We’ll look shortly at some of Broncus’ financials, and also the broader market forecasts for its products, to try to understand why investors are relatively bullish on the company. We should also add that after the first day plunge, the shares bounced back slightly on Monday in Hong Kong, and were up 2.5% early in the morning session.

But before we go into the bigger-picture numbers, we’ll start with one that is perhaps less-visible but matters the most for a young startup like Broncus, namely its cash on hand. Broncus said it had a paltry $50 million in cash at the end of March, which would be enough to keep the company financially viable for 17.6 months, based on a cash burn rate of twice its level of 2020.

It said it planned to use 10% of its IPO proceeds for general corporate purposes, meaning it got another $20 million from the listing to continue funding its operations. That would translate to another seven months of operations, which is where we got the figure given at the top of this review.

Put differently, including the IPO proceeds, the company had enough cash to fund its operations for roughly two years from March this year, meaning it will almost certainly need to return the market with a secondary share offering or find another way to raise cash either late this year or sometime in 2022.

Big Potential

Our guess is that the company probably won’t have too much difficulty raising a bit more money to continue funding its operations, as it does appear to be sitting on a relatively attractive portfolio of intellectual property and also has approvals to sell most of its devices in the U.S., Europe and its home China market.

The market for the company’s core interventional pulmonology navigation devices in China grew from almost nothing to a relatively modest $14.7 million in 2019. That figure is expected to grow almost tenfold to $142.3 million by 2024, according to third-party data cited in Broncus’ prospectus. One of its other key areas for interventional pulmonology diagnostic consumables is expected to see slower but still sizable growth in China, roughly doubling from $23.6 million last year to $43.1 million in 2024.

Broncus points out it is China’s dominant player for its pulmonary devices with 54% of the market in revenue terms and 62% in terms of units sold.

The company also points out most of its devices have been approved or are nearing approval in the U.S. and Europe, even though those markets currently aren’t major revenue contributors. Presumably the well-connected Intuitive Surgical could help it in developing those markets.

All that said, we’ll spend the rest of this space looking at Broncus’ actual financials, which as we’ve said above, look quite modest. The company, which was founded in 2012 in Hangzhou, posted just $3.26 million in revenue last year, representing a 60% tumble from 2019. It blamed the global pandemic for the huge drop, and its prospectus shows that most of the decline came from a big drop in business from its distributor partners.
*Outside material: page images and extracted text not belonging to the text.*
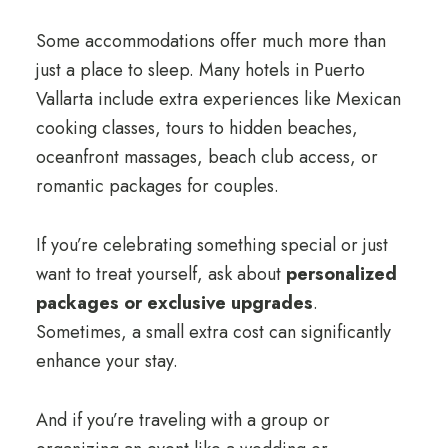
Some accommodations offer much more than
just a place to sleep. Many hotels in Puerto
Vallarta include extra experiences like Mexican
cooking classes, tours to hidden beaches,
oceanfront massages, beach club access, or
romantic packages for couples.
If you’re celebrating something special or just
want to treat yourself, ask about
personalized
packages or exclusive upgrades
.
Sometimes, a small extra cost can significantly
enhance your stay.
And if you’re traveling with a group or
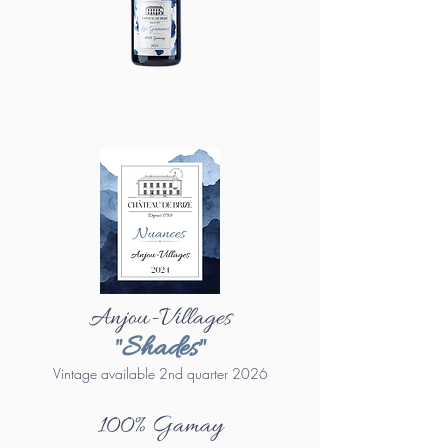
Anjou-Villages
"Shades"
Vintage available 2nd quarter 2026
100% Gamay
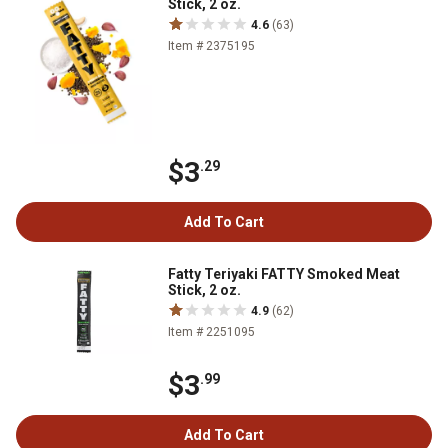
Stick, 2 oz.
4.6
(63)
Item # 2375195
$3
.29
Add To Cart
Fatty Teriyaki FATTY Smoked Meat
Stick, 2 oz.
4.9
(62)
Item # 2251095
$3
.99
Add To Cart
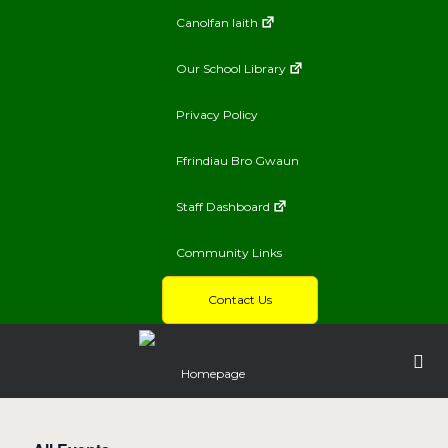
Canolfan Iaith
Our School Library
Privacy Policy
Ffrindiau Bro Gwaun
Staff Dashboard
Community Links
Contact Us
Homepage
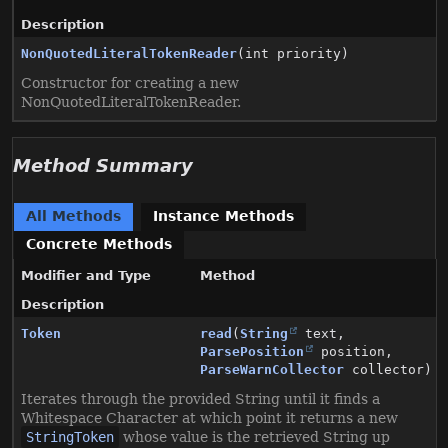
Description
NonQuotedLiteralTokenReader
(int priority)
Constructor for creating a new
NonQuotedLiteralTokenReader.
Method Summary
All Methods
Instance Methods
Concrete Methods
Modifier and Type
Method
Description
Token
read
(
String
text,
ParsePosition
position,
ParseWarnCollector
collector)
Iterates through the provided String until it finds a
Whitespace Character at which point it returns a new
StringToken
whose value is the retrieved String up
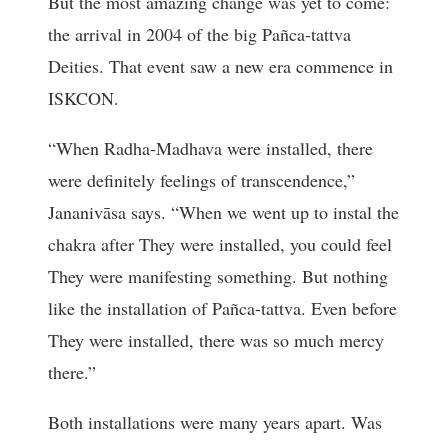
But the most amazing change was yet to come:
the arrival in 2004 of the big Pañca-tattva
Deities. That event saw a new era commence in
ISKCON.
“When Radha-Madhava were installed, there
were definitely feelings of transcendence,”
Jananivāsa says. “When we went up to instal the
chakra after They were installed, you could feel
They were manifesting something. But nothing
like the installation of Pañca-tattva. Even before
They were installed, there was so much mercy
there.”
Both installations were many years apart. Was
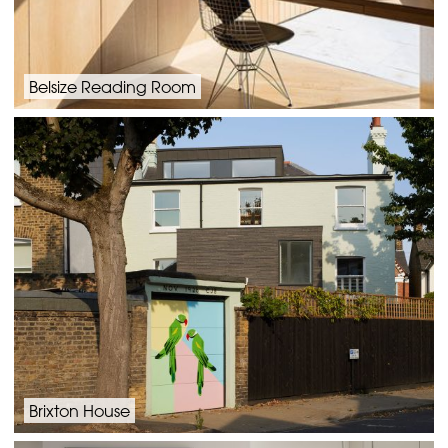
Belsize Reading Room
Brixton House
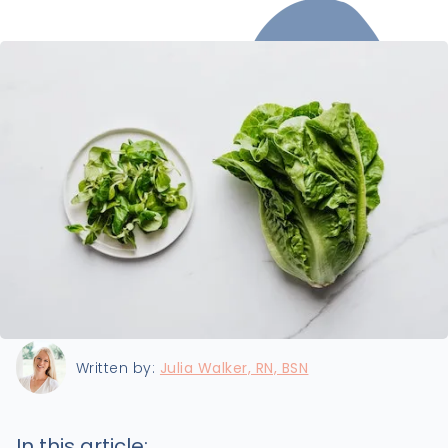
Last updated:
8/11/2022
Written by:
Julia Walker, RN, BSN
In this article:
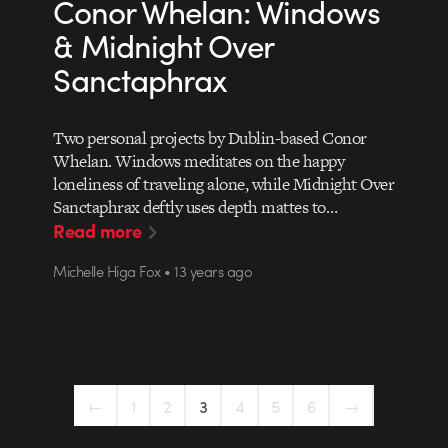
Conor Whelan: Windows
& Midnight Over
Sanctaphrax
Two personal projects by Dublin-based Conor
Whelan. Windows meditates on the happy
loneliness of traveling alone, while Midnight Over
Sanctaphrax deftly uses depth mattes to…
Read more
Michelle Higa Fox • 13 years ago
←
1
2
3
4
5
6
→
By comparison, its business selling directly to hospitals held up much better during the pandemic.

An updated version of the prospectus shows that Broncus’ sales indeed began to recover this year, nearly tripling in the first four months of 2021 to $1.6 million from just $520,000 for the same period the previous year. Still, on an annualized basis, the figure from the first four months would translate to just $4.8 million for all 2021, which is still well below the roughly $8 million in sales for all 2019. The company does note that the first quarter of the year is typically a slow one, and that the fourth quarter is usually the strongest.

In terms of bottom line, the company posted a net loss of $48.8 million last year, widening from a $32.6 million loss in 2019. For the first four months of this year its loss widened to $13.8 million from $10.3 million a year earlier.

At the end of the day, people are clearly looking at Broncus as a company that could be on the cusp of making big bucks from its products. The pandemic dealt a setback to that plan, setting it back at least a year or possibly two. But with that factor now behind it, all eyes will be watching closely to see if it can quickly rev up revenue and start narrowing its losses in the next couple of years.